**MATERIALS PROVIDED:**
____

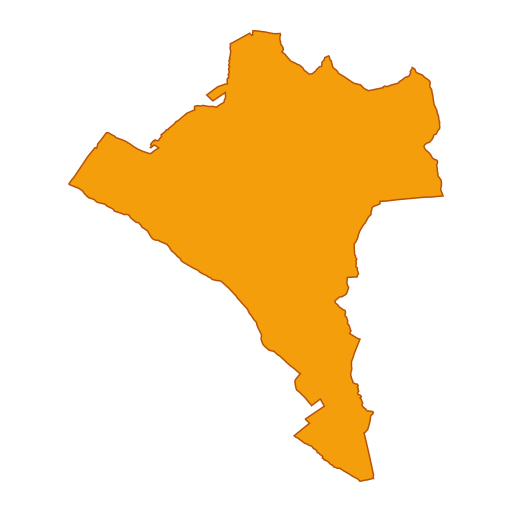 outline of Dagata, Iasi, Romania
{"feature_id": "2599482B86664490925481", "entity_name": "Dagata", "entity_type": "district", "adm_level": 2, "iso_a3": "ROU", "parent_name": "Romania", "parent_adm1": "Iasi", "projection": "natural_earth1", "projection_center": [27.196, 46.933], "detail": "fine", "context": "isolated", "style": "filled", "palette": "amber", "viewbox_px": 512, "rotation_deg": 0, "n_neighbors": 0, "source": "geoboundaries", "source_scale": "gbopen_adm2", "svg_char_len": 5970}
<svg xmlns="http://www.w3.org/2000/svg" viewBox="0 0 512 512"><path d="M69.0,183.6L68.9,184.1L70.8,185.2L78.7,188.3L82.1,190.6L83.0,191.4L83.8,192.9L87.3,196.5L88.7,197.7L94.1,199.5L96.2,201.6L98.0,202.5L105.1,204.2L106.9,206.0L113.0,209.0L114.6,211.2L121.6,213.4L124.1,214.6L126.9,214.4L129.0,215.2L130.2,217.3L131.8,218.9L136.3,222.4L138.3,222.7L139.2,223.2L139.5,223.8L140.7,225.0L141.9,227.1L147.4,230.8L150.1,235.3L150.6,236.4L152.4,238.6L154.3,239.8L159.1,240.6L159.7,241.3L167.3,244.5L167.4,245.0L168.7,246.3L171.5,250.8L175.0,253.7L177.6,256.6L180.0,258.3L181.0,260.3L183.1,262.2L193.4,268.1L198.0,270.3L199.8,272.1L203.8,274.4L205.7,275.0L208.4,277.0L210.6,277.7L211.7,279.1L212.6,279.6L217.7,280.7L219.6,280.7L221.2,281.3L228.9,288.3L236.4,296.3L237.1,297.7L247.4,309.1L249.3,313.2L251.5,315.8L253.5,319.1L256.3,322.3L256.6,322.9L256.7,324.3L258.1,328.0L261.3,334.3L261.5,335.8L261.0,339.1L262.7,343.8L263.6,345.3L268.8,350.0L270.5,350.6L273.2,351.1L274.7,352.0L277.2,354.4L280.0,356.2L289.1,364.7L294.9,369.2L299.0,372.9L300.4,373.5L295.5,379.6L295.1,380.8L294.9,381.7L295.7,387.1L296.6,389.9L299.4,392.1L305.3,397.9L309.3,402.9L310.6,404.1L311.5,405.7L320.3,399.0L324.3,406.2L305.4,419.0L305.8,419.8L306.5,420.3L309.5,423.3L294.1,435.7L295.6,437.0L297.5,437.9L304.5,443.1L307.0,444.1L309.0,445.2L311.8,446.3L313.5,448.6L315.0,449.2L316.8,450.8L317.1,452.3L319.0,453.3L320.1,454.6L321.4,455.3L322.8,456.7L322.3,458.1L323.5,458.7L324.3,460.0L325.1,459.7L326.1,460.7L327.8,461.4L330.5,464.3L332.8,465.4L333.4,466.7L338.0,468.4L340.1,468.2L341.1,469.3L342.0,469.6L343.9,471.0L348.9,473.8L352.3,476.1L358.0,479.1L360.0,481.3L365.5,480.1L367.4,479.9L372.2,478.6L373.5,478.6L373.1,476.8L373.6,475.2L368.9,453.5L364.1,432.9L365.2,432.3L367.5,429.8L368.3,427.7L370.0,421.3L370.7,416.1L370.9,415.5L372.8,414.0L373.4,412.4L372.5,411.5L367.0,410.8L365.6,408.9L363.8,407.6L362.4,406.0L361.9,404.4L362.6,403.3L362.6,402.7L361.3,399.8L361.3,399.4L360.1,398.1L361.1,397.2L361.3,396.8L361.3,396.3L359.8,394.9L358.0,394.5L357.5,392.8L358.8,391.1L357.9,389.9L358.2,389.2L358.3,388.5L357.3,387.3L357.4,386.6L357.9,386.4L358.1,386.0L358.1,385.3L357.2,384.1L355.5,383.9L353.0,382.6L352.8,381.1L352.0,379.6L350.8,375.4L350.8,372.6L351.6,370.1L351.8,368.8L351.4,365.0L351.6,361.0L352.3,359.7L354.3,353.4L360.0,339.1L357.3,338.3L349.6,333.5L351.0,330.8L350.5,330.0L349.3,325.9L348.5,324.5L347.6,323.9L347.5,322.5L347.7,320.6L347.0,319.2L346.6,317.2L345.5,316.5L344.8,314.8L345.5,313.1L345.4,311.6L344.9,310.3L343.1,309.7L338.9,306.6L337.9,305.0L336.4,303.8L335.0,302.2L335.0,300.9L339.3,297.0L342.1,296.7L346.0,294.3L346.6,293.4L346.8,292.5L347.4,292.0L347.4,291.0L348.2,289.0L348.6,287.2L347.4,285.1L346.9,283.3L347.3,277.4L357.1,276.9L357.4,275.3L358.5,274.0L357.3,269.8L357.2,267.6L356.2,267.1L355.9,266.7L356.3,262.4L355.9,260.9L356.6,259.9L356.8,259.2L355.6,257.4L355.5,255.6L354.8,255.0L354.6,254.3L354.1,244.2L356.1,241.3L357.6,238.2L358.6,234.1L359.9,230.9L362.1,227.0L363.9,224.3L365.0,223.3L368.5,217.0L371.0,214.5L371.1,213.7L370.8,212.7L371.6,210.4L372.0,208.1L372.6,207.2L373.8,206.3L379.6,204.1L380.1,203.2L379.9,201.4L386.7,201.0L397.2,199.7L424.5,197.2L430.7,197.1L443.1,195.9L440.7,189.7L440.7,188.8L441.5,184.5L441.5,183.0L441.0,180.0L437.9,175.7L438.0,174.4L437.1,169.6L437.3,168.3L436.7,166.1L436.9,164.3L437.6,162.1L437.4,161.1L437.0,160.3L434.2,159.2L432.5,158.1L430.6,154.7L428.9,152.6L426.0,150.1L424.6,148.2L424.0,146.7L424.1,145.9L424.9,144.5L427.6,142.8L429.5,142.3L431.0,140.7L432.4,138.9L433.3,137.0L433.8,135.2L434.4,134.6L436.0,134.2L436.3,133.8L438.0,130.4L439.5,128.8L439.8,127.5L439.5,124.0L439.7,122.3L438.9,120.0L438.6,116.5L437.0,112.1L437.1,111.3L436.8,110.2L434.0,104.4L432.7,95.2L431.8,91.1L431.8,89.9L429.9,86.9L429.8,85.1L430.2,83.4L429.9,81.4L427.8,79.4L425.0,77.7L422.3,75.0L416.7,72.7L415.9,71.9L414.8,69.1L412.2,67.5L411.8,69.1L410.2,71.4L410.2,72.0L410.7,73.1L409.2,75.8L407.3,76.9L405.8,77.1L402.2,79.7L401.4,80.5L399.8,81.3L397.7,83.4L391.5,84.9L387.4,86.5L386.4,86.7L385.7,86.1L385.2,86.1L383.2,86.8L383.4,87.6L368.5,90.7L364.3,88.6L360.5,84.8L354.8,83.5L352.9,82.7L344.8,77.1L338.3,73.2L337.8,71.9L336.5,70.3L332.9,67.5L331.3,61.2L331.0,60.5L330.2,60.1L329.1,56.2L328.6,55.9L324.7,57.6L324.4,59.2L323.9,60.2L322.4,61.7L321.9,62.6L321.8,65.7L321.6,66.4L319.6,66.7L316.8,69.3L315.7,70.9L312.2,73.8L309.0,74.1L305.8,71.3L304.9,71.0L304.0,70.0L303.5,68.8L301.8,66.9L299.2,64.9L297.4,64.4L295.6,63.3L290.9,61.2L286.5,56.2L285.2,54.4L281.9,51.9L283.4,49.7L282.9,47.4L280.5,43.4L280.6,41.5L279.9,40.2L279.9,36.8L280.4,35.5L280.5,34.5L280.2,33.5L274.1,33.7L268.3,32.7L266.2,32.1L256.0,30.8L252.9,30.7L252.6,35.1L251.7,35.5L249.7,33.2L232.0,43.0L230.3,43.7L230.5,45.6L230.0,48.2L230.6,50.3L230.5,54.1L230.2,54.7L230.3,55.8L229.7,57.1L229.8,57.6L229.4,58.2L230.0,59.4L229.7,59.9L228.9,60.5L229.5,63.2L228.6,65.1L228.9,65.8L229.6,66.4L229.5,67.5L228.9,68.0L229.0,68.6L228.5,69.2L228.9,70.1L228.8,70.7L229.3,71.7L228.9,73.0L228.9,73.8L228.1,74.5L228.8,76.0L228.7,77.1L228.1,77.6L228.0,78.2L227.5,78.4L227.2,79.5L227.1,81.0L227.5,83.8L225.3,84.1L217.8,86.7L206.7,95.0L212.9,100.9L225.3,92.5L225.6,97.0L225.4,97.9L224.3,100.2L224.1,102.2L223.6,102.6L220.5,104.3L216.3,107.3L213.1,106.4L208.5,106.5L203.1,105.4L200.4,106.1L197.6,105.6L194.7,106.2L194.5,106.5L194.5,108.4L194.9,109.7L186.7,113.3L177.2,121.4L176.7,121.2L176.0,121.6L175.2,122.8L173.7,124.4L168.4,128.8L168.4,129.4L166.1,130.0L166.1,130.7L161.1,134.8L161.6,136.4L159.4,138.9L158.9,140.1L157.2,140.8L155.0,139.8L154.5,141.0L153.7,140.7L152.5,141.8L150.8,144.1L150.6,144.7L152.0,145.7L150.3,147.4L150.8,147.8L154.3,145.0L158.8,147.8L154.6,150.5L150.6,153.7L148.3,153.2L143.3,151.5L138.3,149.4L133.7,146.6L128.8,143.1L127.7,142.8L126.3,141.6L121.6,139.6L116.1,137.7L114.6,136.2L111.5,134.6L109.5,133.3L108.3,132.8L106.4,132.7L100.9,140.1L97.7,143.9L97.1,147.0L96.5,148.2L95.1,147.6L87.9,156.4L73.6,177.8L72.1,179.3L69.0,183.6Z" fill="#f59e0b" stroke="#b45309" stroke-width="1.5"/></svg>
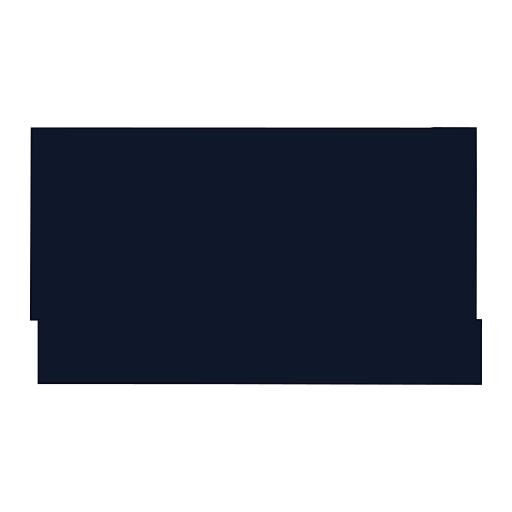 Custer, Oklahoma, United States of America
{"feature_id": "52423323B24972944108066", "entity_name": "Custer", "entity_type": "district", "adm_level": 2, "iso_a3": "USA", "parent_name": "United States of America", "parent_adm1": "Oklahoma", "projection": "mercator", "projection_center": [-98.896, 35.638], "detail": "fine", "context": "isolated", "style": "filled", "palette": "ink", "viewbox_px": 512, "rotation_deg": 0, "n_neighbors": 0, "source": "geoboundaries", "source_scale": "gbopen_adm2", "svg_char_len": 319}
<svg xmlns="http://www.w3.org/2000/svg" viewBox="0 0 512 512"><path d="M476.0,128.0L433.8,127.9L429.9,128.4L31.5,128.2L30.7,319.8L38.4,319.8L38.4,351.3L38.4,383.3L228.4,383.4L481.2,384.1L481.2,331.2L481.3,319.9L475.9,319.9L475.9,309.3L476.1,177.9L476.0,128.0Z" fill="#0f172a" stroke="#020617" stroke-width="1.5"/></svg>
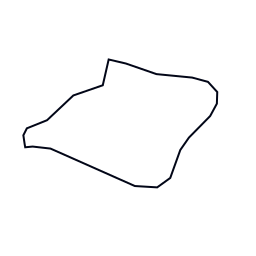 Wirral, Equal Earth projection, rotated 141°
{"feature_id": "GBR-2108", "entity_name": "Wirral", "entity_type": "Metropolitan Borough", "adm_level": 1, "iso_a3": "GBR", "parent_name": "United Kingdom", "parent_adm1": "", "projection": "equal_earth", "projection_center": [-3.057, 53.361], "detail": "fine", "context": "isolated", "style": "outline", "palette": "ink", "viewbox_px": 256, "rotation_deg": 141, "n_neighbors": 0, "source": "natural_earth", "source_scale": "10m", "svg_char_len": 424}
<svg xmlns="http://www.w3.org/2000/svg" viewBox="0 0 256 256"><g transform="rotate(141 128 128)"><path d="M99.9,193.4L89.1,179.5L72.0,152.0L46.4,126.8L36.8,113.5L36.0,99.8L43.6,91.0L56.6,85.6L86.7,82.2L101.2,78.0L126.6,62.6L142.7,63.5L159.2,78.6L201.2,160.8L213.8,173.6L220.0,177.7L218.7,180.1L213.9,188.2L206.8,191.4L186.0,185.0L150.0,187.7L120.7,177.1L99.9,193.4Z" fill="none" stroke="#020617" stroke-width="2"/></g></svg>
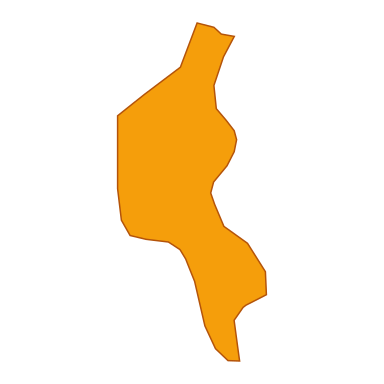 Hauts-Plateaux, Ouest, Cameroon
{"feature_id": "32672807B20400591725657", "entity_name": "Hauts-Plateaux", "entity_type": "district", "adm_level": 2, "iso_a3": "CMR", "parent_name": "Cameroon", "parent_adm1": "Ouest", "projection": "robinson", "projection_center": [10.369, 5.306], "detail": "fine", "context": "isolated", "style": "filled", "palette": "amber", "viewbox_px": 384, "rotation_deg": 0, "n_neighbors": 0, "source": "geoboundaries", "source_scale": "gbopen_adm2", "svg_char_len": 616}
<svg xmlns="http://www.w3.org/2000/svg" viewBox="0 0 384 384"><path d="M239.6,361.0L237.7,347.2L234.1,320.3L243.1,307.4L246.1,305.1L266.4,294.7L265.4,271.7L247.5,243.3L223.9,226.4L214.6,204.3L210.7,193.0L213.6,182.0L227.0,165.8L234.2,151.7L236.6,139.7L234.2,130.7L226.0,120.1L216.3,108.7L213.9,85.5L223.5,56.8L234.3,36.4L221.3,34.1L213.9,27.3L197.1,23.0L180.4,67.2L144.7,94.2L133.1,103.4L117.6,115.8L117.6,188.7L121.4,220.2L130.1,235.5L146.0,239.3L168.4,242.0L180.0,249.6L185.7,259.0L188.3,265.6L194.6,281.3L204.9,325.9L215.5,348.7L228.0,360.6L239.6,361.0Z" fill="#f59e0b" stroke="#b45309" stroke-width="1.5"/></svg>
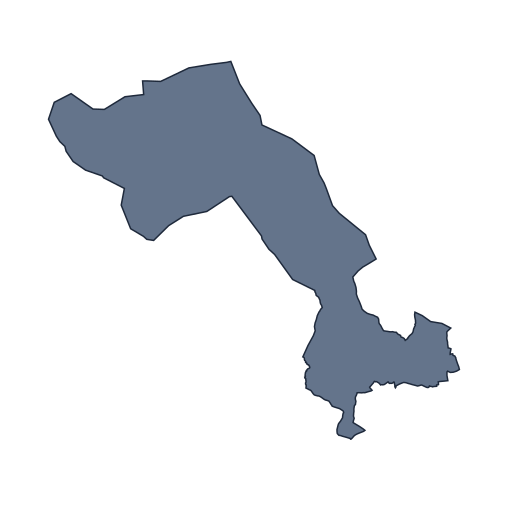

____

**TASK TO CARRY OUT:**
Please gather every line in the entries above that contains the string "none" and copy each one in full.

**SOLUTION FOR THIS PROBLEM:**
<svg xmlns="http://www.w3.org/2000/svg" viewBox="0 0 256 256"><g transform="rotate(141 128 128)"><path d="M99.9,193.4L89.1,179.5L72.0,152.0L46.4,126.8L36.8,113.5L36.0,99.8L43.6,91.0L56.6,85.6L86.7,82.2L101.2,78.0L126.6,62.6L142.7,63.5L159.2,78.6L201.2,160.8L213.8,173.6L220.0,177.7L218.7,180.1L213.9,188.2L206.8,191.4L186.0,185.0L150.0,187.7L120.7,177.1L99.9,193.4Z" fill="none" stroke="#020617" stroke-width="2"/></g></svg>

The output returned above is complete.